Bill Satherwaite consultó el reloj y los instrumentos de vuelo. Se estaban aproximando al punto en que comenzarían los preparativos y perfiles dé ataque. Observó que su velocidad en aire era de 480 nudos y su altitud de 7 500 metros. Estaban a menos de 350 kilómetros de la costa y se dirigían en línea recta hacia Trípoli. Oyó en la radio una serie de chasquidos, a los que respondió de la misma manera, y, con el resto de la escuadrilla, inició el descenso.

Satherwaite se sentía inclinado a comenzar ya las listas de comprobación finales pero sabía que era un poco pronto, que cabía la posibilidad de alcanzar la altitud de ataque antes de tiempo, y ésa no era una forma inteligente de entrar en combate. Esperó.

Wiggins carraspeó, lo que por el interfono sonó como un rugido, y ambos se sobresaltaron.

– Ciento cincuenta kilómetros hasta lo seco -dijo Wiggins, utilizando la expresión usada entre aviadores para designar la tierra.

– Recibido.

Ambos miraron la pantalla de radar pero no había nada que saliera de Libia para recibirlos. Al llegar a sólo cien metros sobre el nivel del mar pasaron a vuelo horizontal.
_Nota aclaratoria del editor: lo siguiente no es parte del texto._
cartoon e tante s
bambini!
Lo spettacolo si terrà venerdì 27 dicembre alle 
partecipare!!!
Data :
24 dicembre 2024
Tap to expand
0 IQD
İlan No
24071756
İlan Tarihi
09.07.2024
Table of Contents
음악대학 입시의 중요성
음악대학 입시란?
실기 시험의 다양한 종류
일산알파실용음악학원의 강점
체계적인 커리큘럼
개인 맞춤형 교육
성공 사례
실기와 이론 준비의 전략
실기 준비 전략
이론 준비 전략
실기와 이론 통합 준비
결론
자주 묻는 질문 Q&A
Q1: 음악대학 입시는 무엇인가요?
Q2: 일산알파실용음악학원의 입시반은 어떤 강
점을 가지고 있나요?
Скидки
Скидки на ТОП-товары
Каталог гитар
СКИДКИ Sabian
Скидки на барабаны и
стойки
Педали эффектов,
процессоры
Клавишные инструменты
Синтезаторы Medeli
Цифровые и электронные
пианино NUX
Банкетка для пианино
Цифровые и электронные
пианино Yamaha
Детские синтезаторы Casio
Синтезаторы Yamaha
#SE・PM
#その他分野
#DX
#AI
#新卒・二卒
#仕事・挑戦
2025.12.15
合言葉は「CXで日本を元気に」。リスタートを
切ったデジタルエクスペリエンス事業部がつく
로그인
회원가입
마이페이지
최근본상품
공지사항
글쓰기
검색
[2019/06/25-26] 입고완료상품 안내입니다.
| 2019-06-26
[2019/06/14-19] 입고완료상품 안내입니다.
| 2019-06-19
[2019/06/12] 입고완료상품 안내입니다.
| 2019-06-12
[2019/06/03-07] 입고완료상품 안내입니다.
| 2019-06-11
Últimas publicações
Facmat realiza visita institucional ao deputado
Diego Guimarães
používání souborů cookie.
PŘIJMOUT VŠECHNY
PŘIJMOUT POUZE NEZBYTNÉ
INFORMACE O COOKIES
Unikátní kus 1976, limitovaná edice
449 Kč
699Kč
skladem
– Ciento veinte kilómetros.

– Muy bien, empecemos la revisión de ataque.

– Listo.

Satherwaite y Wiggins comenzaron la letanía de la lista de comprobación y las revisiones. Justo en el momento en que terminaron, Wiggins levantó los ojos y vio las luces de Trípoli al frente.

– Ahí está.

Satherwaite alzó también la vista y asintió con la cabeza. Movió la palanca hidráulica de posición del ala, y las alas extendidas del F-111 empezaron a inclinarse hacia la cola, como las de un halcón que divisara a su presa en el suelo.

Wiggins notó que se le habían acelerado un poco los latidos del corazón y se dio cuenta de que tenía mucha sed.

Satherwaite volvió a incrementar la velocidad mientras los F-111 se aproximaban en formación a la costa. Volaban ahora a quinientos nudos. Era la una y cincuenta minutos. Pocos minutos después romperían la formación y pondrían rumbo a sus objetivos individuales en Trípoli y sus alrededores.

Wiggins escuchó atentamente el silencio de sus auriculares y luego oyó un gorjeo que indicaba la detección de un radar. Miró rápidamente la pantalla de su radar. Oh, mierda.

– Alerta misil tierra-aire en la una -dijo con la mayor serenidad de que fue capaz.

Satherwaite asintió con la cabeza.

– Supongo que están despiertos.

– Me gustaría darle una patada en los huevos a aquel oficial instructor.

– Él no es el problema, y tampoco lo son estos misiles.

– Cierto…

El F-111 volaba demasiado bajo y a demasiada velocidad para que los misiles pudieran hacer blanco pero, a cien metros de altitud ahora, estaban de lleno en el objetivo de los cañones antiaéreos.

Wiggins vio cómo dos misiles se elevaban en su pantalla de radar y esperó que aquellos trastos de fabricación soviética no pudiesen localizarlos a la velocidad y altura que llevaban. Pocos segundos después, Wiggins divisó por estribor a los dos misiles, que ascendían hacia el cielo nocturno con sus ardientes colas de llamas rojas y anaranjadas.